[Pose estimation data]
----------
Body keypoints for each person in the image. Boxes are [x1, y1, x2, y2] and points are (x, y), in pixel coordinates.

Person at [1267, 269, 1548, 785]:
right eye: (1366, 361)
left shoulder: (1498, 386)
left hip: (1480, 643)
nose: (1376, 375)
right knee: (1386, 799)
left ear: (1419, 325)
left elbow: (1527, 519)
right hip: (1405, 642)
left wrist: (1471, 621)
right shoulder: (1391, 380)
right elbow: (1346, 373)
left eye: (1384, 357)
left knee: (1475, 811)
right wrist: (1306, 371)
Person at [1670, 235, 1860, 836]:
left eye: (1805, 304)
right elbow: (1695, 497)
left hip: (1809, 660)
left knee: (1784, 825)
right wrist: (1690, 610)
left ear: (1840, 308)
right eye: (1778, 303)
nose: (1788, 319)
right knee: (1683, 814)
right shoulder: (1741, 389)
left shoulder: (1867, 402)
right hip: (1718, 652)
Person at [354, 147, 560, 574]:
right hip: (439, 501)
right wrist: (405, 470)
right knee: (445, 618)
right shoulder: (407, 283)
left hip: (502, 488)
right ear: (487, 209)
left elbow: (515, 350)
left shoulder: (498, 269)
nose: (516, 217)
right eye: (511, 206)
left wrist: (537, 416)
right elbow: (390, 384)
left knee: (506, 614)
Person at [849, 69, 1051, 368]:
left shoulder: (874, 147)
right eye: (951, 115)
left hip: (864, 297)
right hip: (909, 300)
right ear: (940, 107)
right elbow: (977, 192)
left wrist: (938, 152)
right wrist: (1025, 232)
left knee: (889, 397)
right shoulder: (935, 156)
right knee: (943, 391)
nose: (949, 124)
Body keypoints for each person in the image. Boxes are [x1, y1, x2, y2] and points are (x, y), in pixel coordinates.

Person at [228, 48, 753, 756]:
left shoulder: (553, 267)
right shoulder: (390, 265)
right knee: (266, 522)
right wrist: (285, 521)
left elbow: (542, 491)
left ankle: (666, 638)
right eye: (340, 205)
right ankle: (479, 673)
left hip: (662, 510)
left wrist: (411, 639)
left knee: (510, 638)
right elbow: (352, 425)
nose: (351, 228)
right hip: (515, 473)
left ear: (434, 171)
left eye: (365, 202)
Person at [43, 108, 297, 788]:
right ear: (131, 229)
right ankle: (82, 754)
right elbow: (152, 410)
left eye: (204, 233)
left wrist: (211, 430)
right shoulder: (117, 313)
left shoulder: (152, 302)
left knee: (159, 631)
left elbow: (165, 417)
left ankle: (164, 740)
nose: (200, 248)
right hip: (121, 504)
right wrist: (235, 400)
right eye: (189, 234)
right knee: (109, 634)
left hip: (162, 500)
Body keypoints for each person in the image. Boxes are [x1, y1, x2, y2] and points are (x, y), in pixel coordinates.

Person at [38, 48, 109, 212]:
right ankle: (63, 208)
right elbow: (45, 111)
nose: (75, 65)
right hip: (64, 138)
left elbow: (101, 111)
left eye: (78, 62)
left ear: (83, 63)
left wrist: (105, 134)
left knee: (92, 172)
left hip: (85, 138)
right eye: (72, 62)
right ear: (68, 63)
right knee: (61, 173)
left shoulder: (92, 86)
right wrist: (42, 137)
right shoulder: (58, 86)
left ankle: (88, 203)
----------
→ **WHAT IS REQUIRED**: All the entries above need to be repeated word for word.

→ **WRITTEN RESPONSE**:
Body keypoints for each person in the image. Boxes are [x1, y1, x2, y2] and points are (x, y), in pixel coordinates.

Person at [1267, 269, 1548, 785]:
right eye: (1366, 361)
left shoulder: (1498, 386)
left hip: (1480, 643)
nose: (1376, 375)
right knee: (1386, 799)
left ear: (1419, 325)
left elbow: (1527, 519)
right hip: (1405, 642)
left wrist: (1471, 621)
right shoulder: (1391, 380)
right elbow: (1346, 373)
left eye: (1384, 357)
left knee: (1475, 811)
right wrist: (1306, 371)
Person at [1670, 235, 1860, 836]:
left eye: (1805, 304)
right elbow: (1695, 497)
left hip: (1809, 660)
left knee: (1784, 825)
right wrist: (1690, 610)
left ear: (1840, 308)
right eye: (1778, 303)
nose: (1788, 319)
right knee: (1683, 814)
right shoulder: (1741, 389)
left shoulder: (1867, 402)
right hip: (1718, 652)
Person at [354, 147, 560, 574]:
right hip: (439, 501)
right wrist: (405, 470)
right knee: (445, 618)
right shoulder: (407, 283)
left hip: (502, 488)
right ear: (487, 209)
left elbow: (515, 350)
left shoulder: (498, 269)
nose: (516, 217)
right eye: (511, 206)
left wrist: (537, 416)
right elbow: (390, 384)
left knee: (506, 614)
Person at [849, 69, 1051, 368]:
left shoulder: (874, 147)
right eye: (951, 115)
left hip: (864, 297)
right hip: (909, 300)
right ear: (940, 107)
right elbow: (977, 192)
left wrist: (938, 152)
right wrist: (1025, 232)
left knee: (889, 397)
right shoulder: (935, 156)
right knee: (943, 391)
nose: (949, 124)
Body keypoints for each person in the image. Boxes are [x1, y1, x2, y2] and points are (x, y), in pixel coordinates.

Person at [228, 48, 753, 756]:
left shoulder: (553, 267)
right shoulder: (390, 265)
right knee: (266, 522)
right wrist: (285, 521)
left elbow: (542, 491)
left ankle: (666, 638)
right eye: (340, 205)
right ankle: (479, 673)
left hip: (662, 510)
left wrist: (411, 639)
left knee: (510, 638)
right elbow: (352, 425)
nose: (351, 228)
right hip: (515, 473)
left ear: (434, 171)
left eye: (365, 202)
Person at [43, 108, 297, 788]:
right ear: (131, 229)
right ankle: (82, 754)
right elbow: (152, 410)
left eye: (204, 233)
left wrist: (211, 430)
right shoulder: (117, 313)
left shoulder: (152, 302)
left knee: (159, 631)
left elbow: (165, 417)
left ankle: (164, 740)
nose: (200, 248)
right hip: (121, 504)
right wrist: (235, 400)
right eye: (189, 234)
right knee: (109, 634)
left hip: (162, 500)
Body keypoints for each person in the image. Boxes are [x1, y1, x2, y2] and points are (x, y), in pixel coordinates.

Person at [38, 48, 109, 212]:
right ankle: (63, 208)
right elbow: (45, 111)
nose: (75, 65)
right hip: (64, 138)
left elbow: (101, 111)
left eye: (78, 62)
left ear: (83, 63)
left wrist: (105, 134)
left knee: (92, 172)
left hip: (85, 138)
right eye: (72, 62)
right ear: (68, 63)
right knee: (61, 173)
left shoulder: (92, 86)
right wrist: (42, 137)
right shoulder: (58, 86)
left ankle: (88, 203)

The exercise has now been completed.